- Interactive map of Mount Roe National Park
- Location: Great Southern region, Western Australia, Australia
- Coordinates: 34°46′S 116°56′E﻿ / ﻿34.767°S 116.933°E
- Area: 1,278 km^{2} (493 sq mi)
- Designation: National park
- Designated: 2004
- Administrator: Parks and Wildlife Service of the Department of Biodiversity, Conservation and Attractions

= Mount Roe National Park =

National park in Western Australia

Mount Roe National Park is a national park in the Great Southern region of Western Australia. It was designated in 2004, and covers an area of 1278 km^{2}.

==Geography==
The park covers an area of 1277.26 km^{2}. It is bounded on the north west by Lake Muir National Park, on the west by Mount Frankland North and Mount Frankland National Parks, on the south west by Mount Frankland South National Park, and on the south east by Mount Lindesay National Park.

Mount Roe (357 m) is a large granite outcrop near the western edge of the park. It was named in 1829 by Thomas Braidwood Wilson after John Septimus Roe, the first Surveyor General of Western Australia.

The Frankland River flows from north to south through the eastern portion of the park. The Kent River flows through the central portion of the park.

==Flora and fauna==
Plant communities in the park include old-growth jarrah (Eucalyptus marginata) forests, shrublands and heath, and wetlands.

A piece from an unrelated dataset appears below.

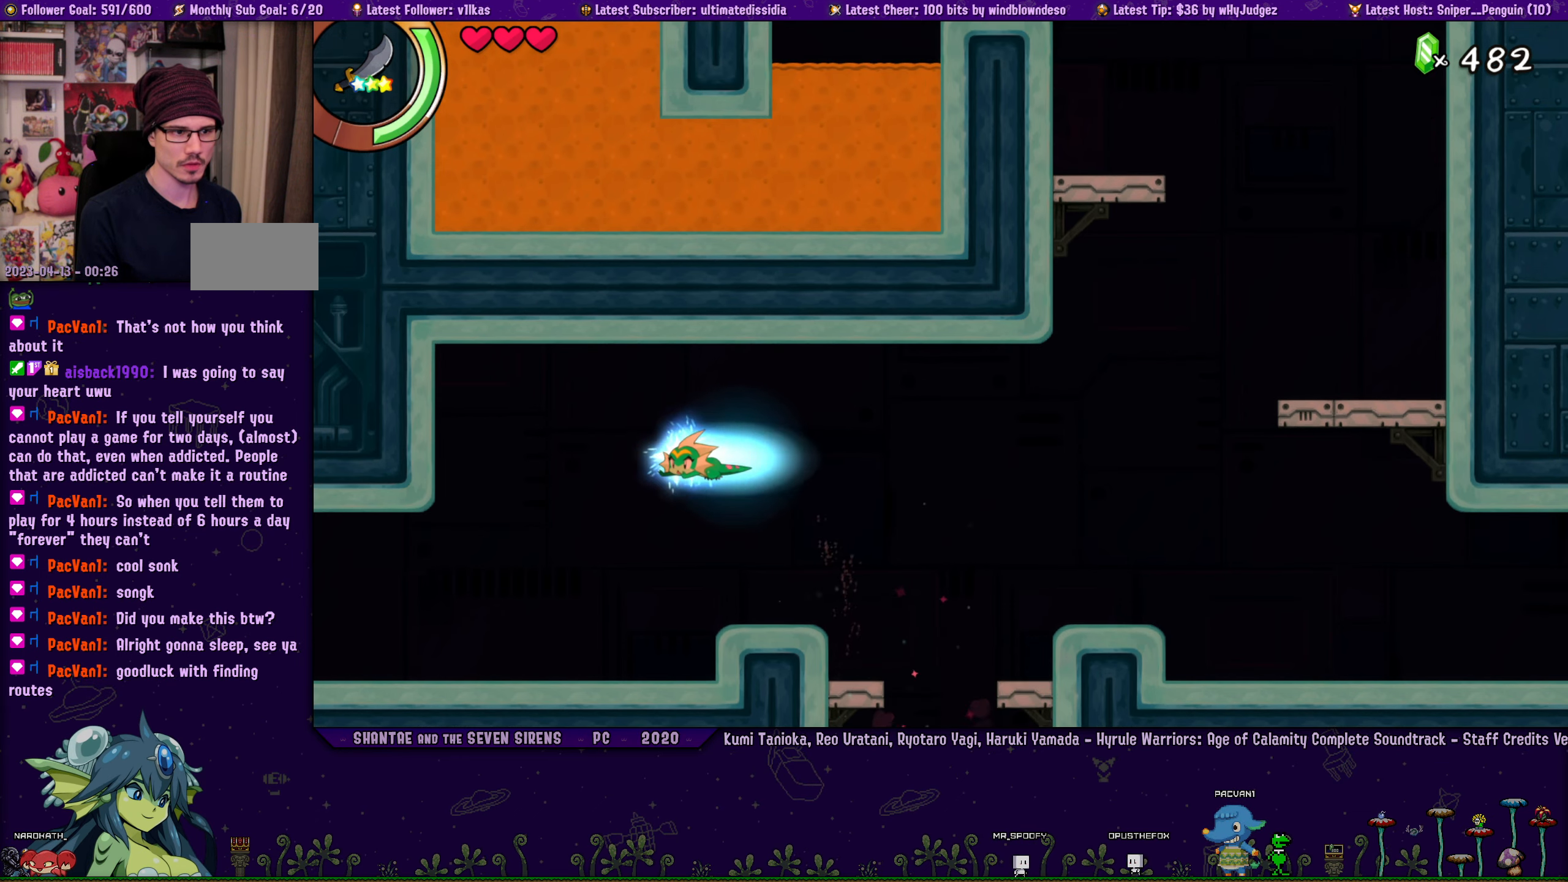
{"buttons": ["SQUARE", "DPAD_LEFT"], "left_stick": "center", "right_stick": "center", "events": [[66, "R1", "up"], [83, "CROSS", "up"], [266, "SQUARE", "down"]]}
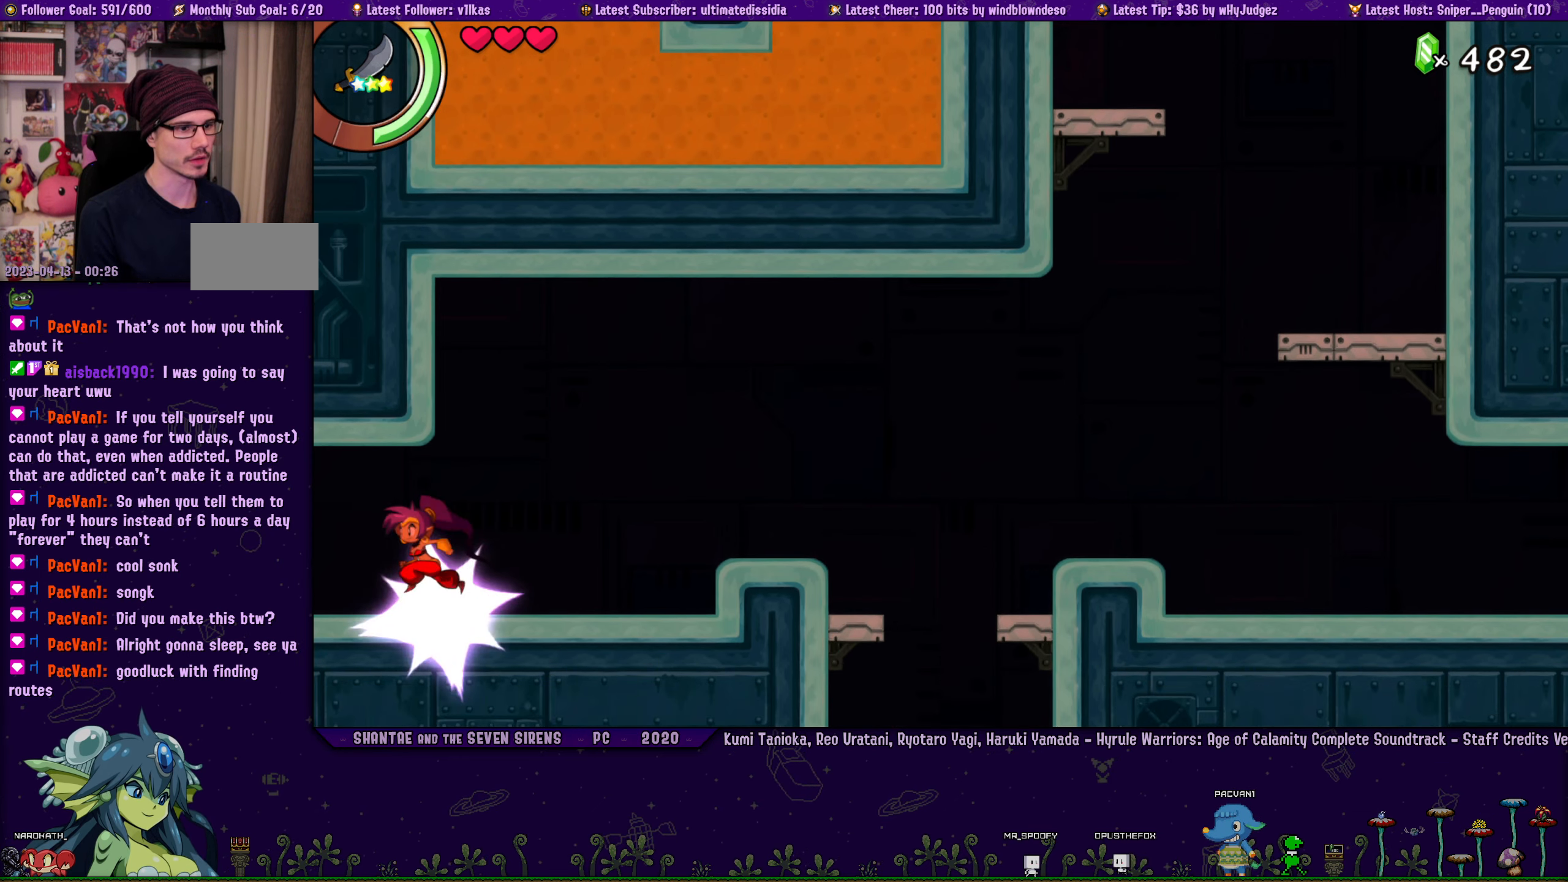
{"buttons": ["SQUARE", "R1", "DPAD_LEFT"], "left_stick": "center", "right_stick": "center", "events": [[50, "R1", "down"], [283, "DPAD_LEFT", "up"], [400, "DPAD_LEFT", "down"]]}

It straddles two ecoregions – the Jarrah-Karri forest and shrublands cover the southern portion of the park and extend to the coast, and Southwest Australia woodlands cover the central and northern portions of the park.

==Conservation==
The park is part of the Walpole Wilderness Area. It is managed to protect its wilderness values and there are no recreation sites within the park.